Given passage >>
* * * * *

Addressing surveillance bias

While improvements in diagnostic capacity and reporting over the 18-year period may contribute to observed trends, the scale of the surge—particularly the 556-fold increase from the low baseline to the hyperendemic regime—argues strongly against artifact alone. Parallel evidence from hospital burden, mortality trends, and media reports during the 2023–2024 peak supports the reality of a true epidemiological escalation beyond improved detection [33]. Furthermore, structural breaks represent sudden changes in the data-generating process; gradual improvements in surveillance would be unlikely to produce such sharp, statistically identifiable discontinuities.

The implications for public health strategy are substantial. Dengue transmission in Bangladesh now operates under a new hyperendemic regime with a dramatically elevated baseline (mean ≈ 26,127 monthly cases). Preparedness strategies must therefore assume this consistently higher and more volatile baseline, rather than relying on assumptions drawn from earlier, lower-intensity phases.

Public health implications

The identification of these structural breaks and the confirmed sustained hyperendemic regime has profound implications for public health practice:

• Forecasting and Surveillance: Models that assume a single, stable state are inherently unreliable. Future forecasting efforts must be regime-specific and incorporate regime-shift detection algorithms to provide accurate early warnings. The historical data from the pre-2023 regimes is no longer a valid benchmark for predicting outbreak magnitude in the current hyperendemic regime. The sustained transmission through October 2025 provides the new baseline for all future projections. The detection of a break within the hyperendemic phase in September 2024 underscores the need for continuous, real-time surveillance to detect further escalations.

* * * * *

Saved entries

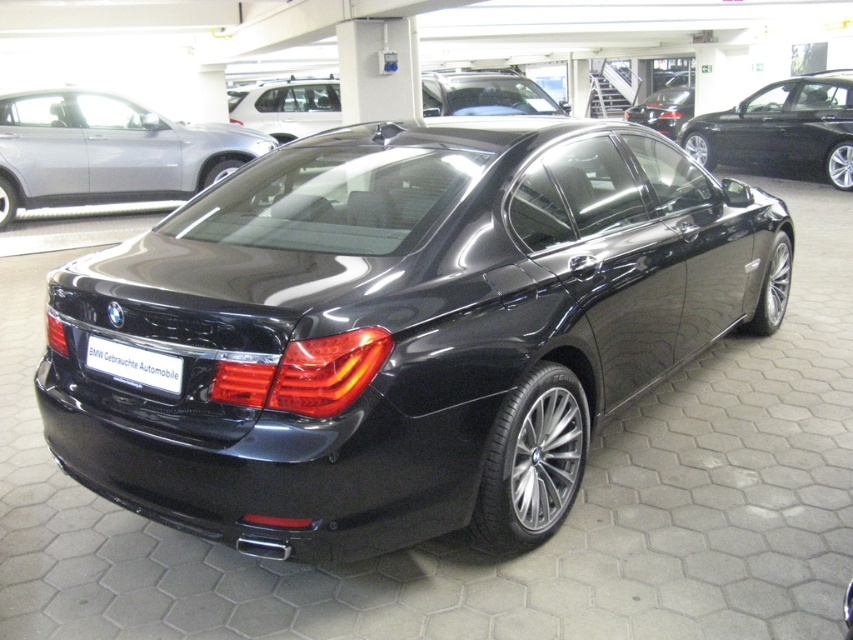
Does glossy black sedan at upper left have a greater height compared to glossy black sedan at upper right?

No, glossy black sedan at upper left is not taller than glossy black sedan at upper right.

Between glossy black sedan at upper left and glossy black sedan at upper right, which one appears on the right side from the viewer's perspective?

From the viewer's perspective, glossy black sedan at upper right appears more on the right side.

Locate an element on the screen. The height and width of the screenshot is (640, 853). glossy black sedan at upper left is located at coordinates (107, 150).

Which is in front, point (642, 288) or point (709, 166)?

Point (642, 288)

Can you confirm if glossy black car at center is positioned to the left of glossy black sedan at upper right?

Correct, you'll find glossy black car at center to the left of glossy black sedan at upper right.

The width and height of the screenshot is (853, 640). What are the coordinates of `glossy black car at center` in the screenshot? It's located at (398, 326).

Is glossy black car at center positioned behind glossy black sedan at center?

No, glossy black car at center is closer to the viewer.

Does glossy black car at center have a lesser height compared to glossy black sedan at center?

Yes.

Locate an element on the screen. This screenshot has width=853, height=640. glossy black car at center is located at coordinates (398, 326).

The width and height of the screenshot is (853, 640). What are the coordinates of `glossy black car at center` in the screenshot? It's located at (398, 326).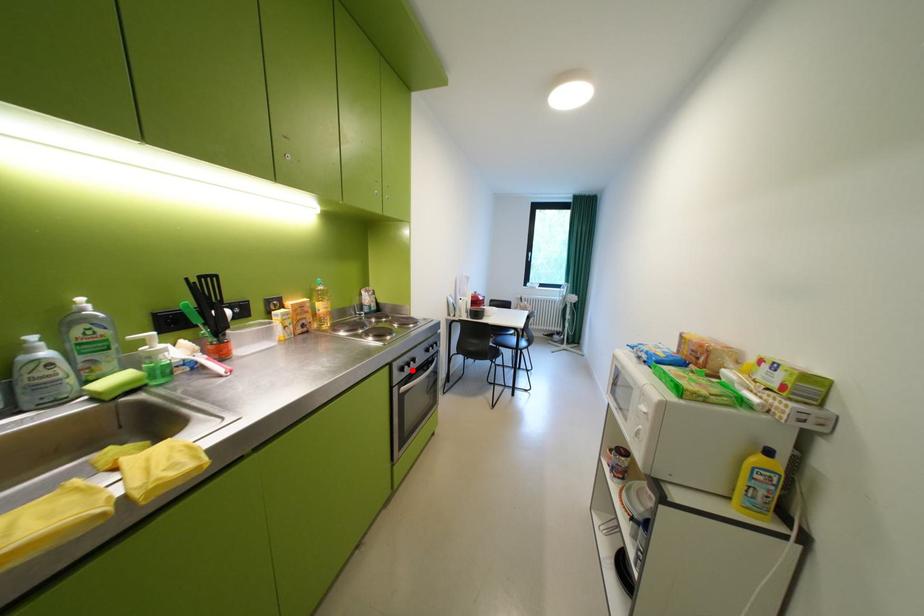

* * * * *

In the dengue passage, what is the approximate mean monthly case count of the new hyperendemic regime in Bangladesh?

About 26,127 cases per month.